• **Texto de leitura**
====

O martírio de um conterrâneo
lhe causa uma santa inveja
João
Teófano nasceu em 21 de Novembro de 1829 em Saint-Loup-sur-Thouet,
na diocese de Poitiers, na França. Era o segundo entre quatro irmãos
(Melânia, Teófano, Henrique e Eusébio). Contava ele nove anos quando
lhe chegou às mãos um livreto no qual era relatada a vida e morte de
São João Carlos Cornay, missionário
martirizado
pouco antes em Tonkin (região na qual se localiza a cidade de Hanói,
e que se estendia por áreas geográficas que na actualidade pertencem
à China, ao Laos, e ao Vietnam). O mártir, nascido também na França
em uma localidade situada a trinta quilómetros de Saint-Loup (também
diocese de Poitiers), tivera seu corpo cortado em pedaços, e sua
história fez o pequeno Teófano entusiasmar-se com a leitura: “também
quero ir para Tonkin; também quero ser mártir”, almejava.
Decide-se pela vida
sacerdotal
Abrindo
a alma ao seu pai, cristão exemplar, Teófano manifestou seu desejo
de tornar-se padre, e iniciou seus estudos em Doué, cinquenta
quilómetros ao norte de onde sua família residia. Durante os estudos
perdeu sua mãe, cuja morte deu-se em 1843. Sua irmã mais velha,
Melânia, ocuparia o lugar da falecida mãe para receber os afectos de
Teófano, inexistindo segredos entre ambos, porém a influência mais
profunda no grupo familiar era exercida pelo pai, o que emana do
eloquente epistolário que sobreviveu ao martírio do santo sacerdote.
Entra nas Missões
Estrangeiras
Já
próximo ao fim dos estudos necessários à ordenação presbiteral
Teófano migrou para as Missões Estrangeiras de Paris, de onde
partiam missionários para a Índia e para o Extremo Oriente. Corria o
ano de 1851 quando o jovem clérigo pediu ao pai permissão para se
tornar missionário: apesar da dor, o temperamento cristão do Sr.
Vénard o fez conformar-se com a vontade de Deus. Teófano partiu,
juntamente com outros missionários, tendo ao fim da Missa de
despedida os pés beijados pelo superior e pelas demais pessoas
presentes, ocasião solene em que os futuros mártires eram venerados
por antecipação (já que o esperado para todos era o martírio, sendo
excepcional a morte por causas orgânicas/naturais nas terras de
missão).
Alegria do sacerdócio
“Deus
estava no meio de nós, e com cada um de nós”, dizia o
recém-ordenado Pe. Teófano em carta que enviou a seu pai e aos
irmãos Melânia e Henrique após celebrar sua primeira Missa na festa
da Santíssima Trindade, em 6 de Junho de 1852. “Amanhã pela manhã
irei, com meus colegas, os novos padres, consagrar o sacerdócio a
Nossa Senhora das Vitórias e a Ela agradecer por ter-me levado à
ordenação”, acrescentou. Mesmo fazendo parte de uma família
muito unida, nenhum parente de Teófano pôde comparecer à sua
ordenação presbiteral, o que prefigurava, de certa forma, a
separação que faz parte da vida de todo missionário. “Pensei em
vocês, o que farei sempre que oferecer o Santo Sacrifício”,
escreveu alegre ao mesmo tempo em que lhes enviava a bênção.

====

• **Listagem extraída**

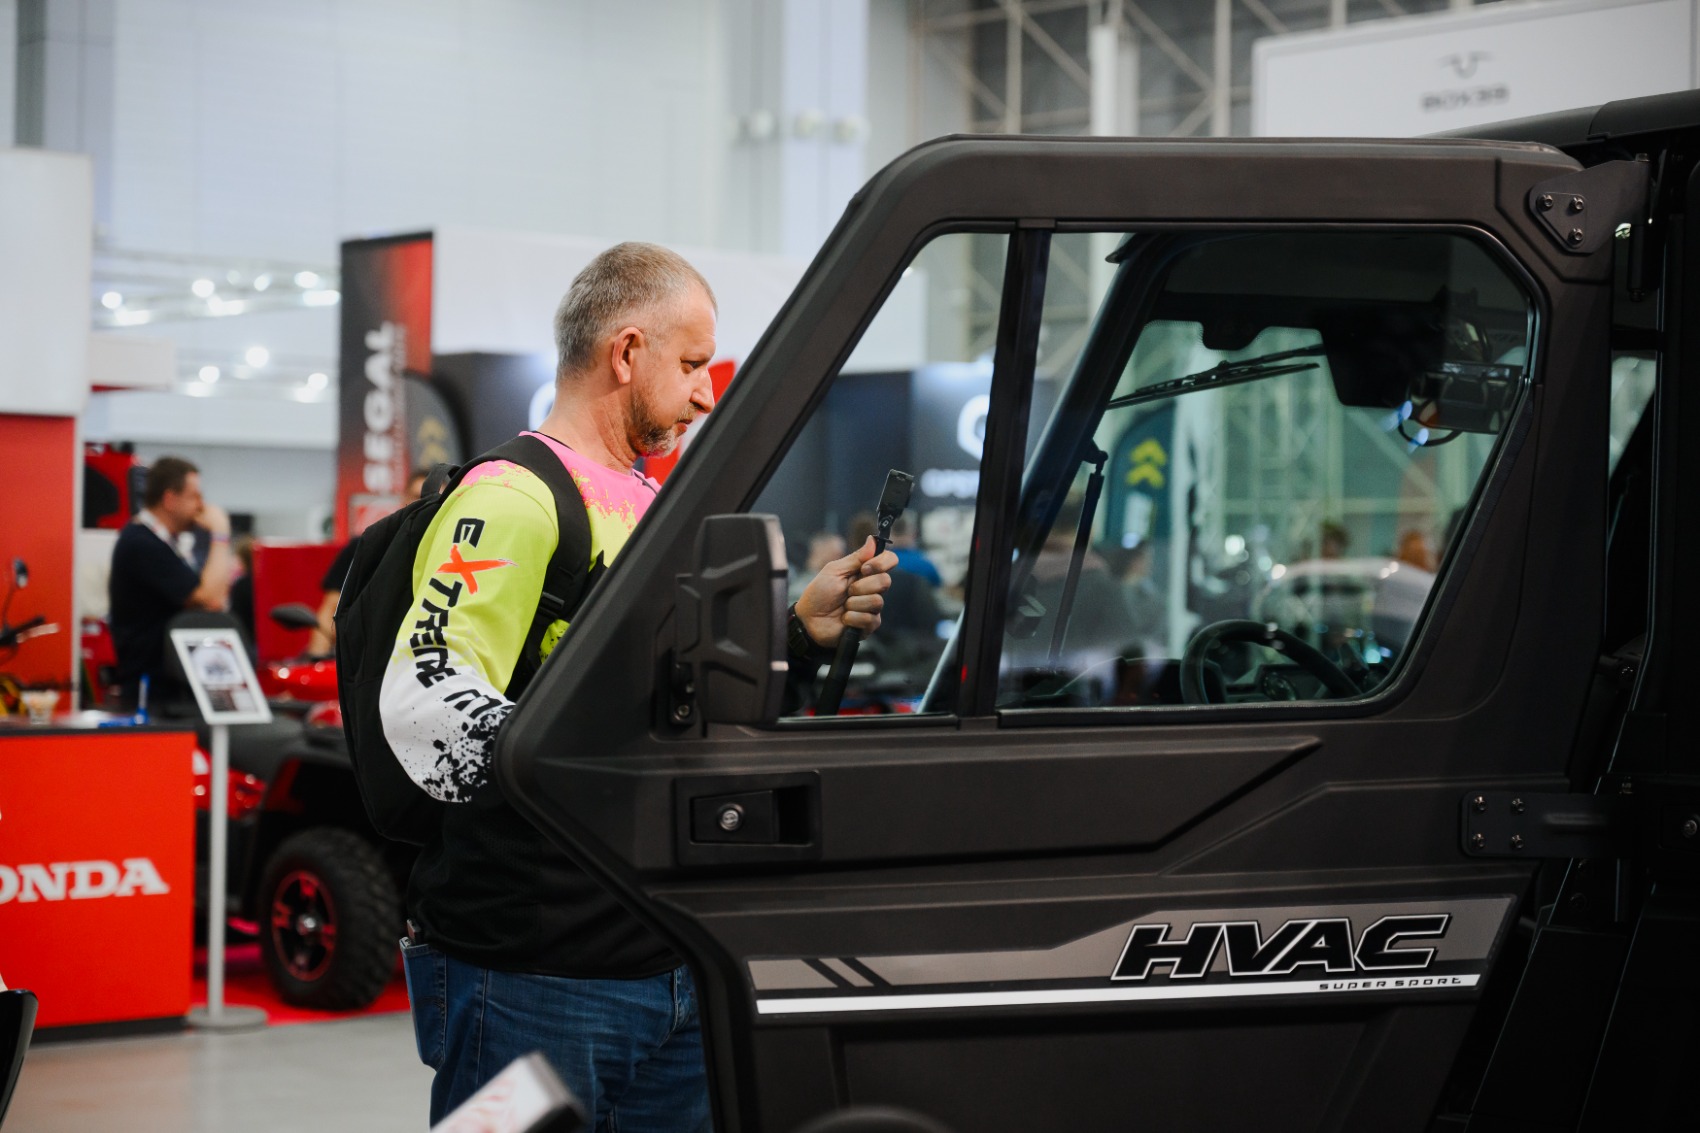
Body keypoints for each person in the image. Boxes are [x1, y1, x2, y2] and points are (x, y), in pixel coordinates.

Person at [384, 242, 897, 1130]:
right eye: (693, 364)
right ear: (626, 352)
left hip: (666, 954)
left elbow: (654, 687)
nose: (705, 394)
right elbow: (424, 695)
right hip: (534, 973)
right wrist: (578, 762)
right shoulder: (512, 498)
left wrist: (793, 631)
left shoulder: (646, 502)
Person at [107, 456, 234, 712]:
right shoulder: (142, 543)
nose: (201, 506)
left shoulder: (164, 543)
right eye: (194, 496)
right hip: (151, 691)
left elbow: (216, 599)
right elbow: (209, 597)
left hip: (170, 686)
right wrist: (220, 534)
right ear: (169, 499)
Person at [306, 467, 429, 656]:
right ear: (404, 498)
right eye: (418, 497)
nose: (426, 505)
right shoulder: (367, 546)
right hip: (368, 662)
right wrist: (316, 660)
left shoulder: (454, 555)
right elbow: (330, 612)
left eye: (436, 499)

====

• **Objetivo do exercício**
Segundo o texto de leitura, em que ano morreu a mãe de Teófano? A listagem não é necessária para responder.

• **Resolução da tarefa**
A mãe de Teófano morreu em 1843.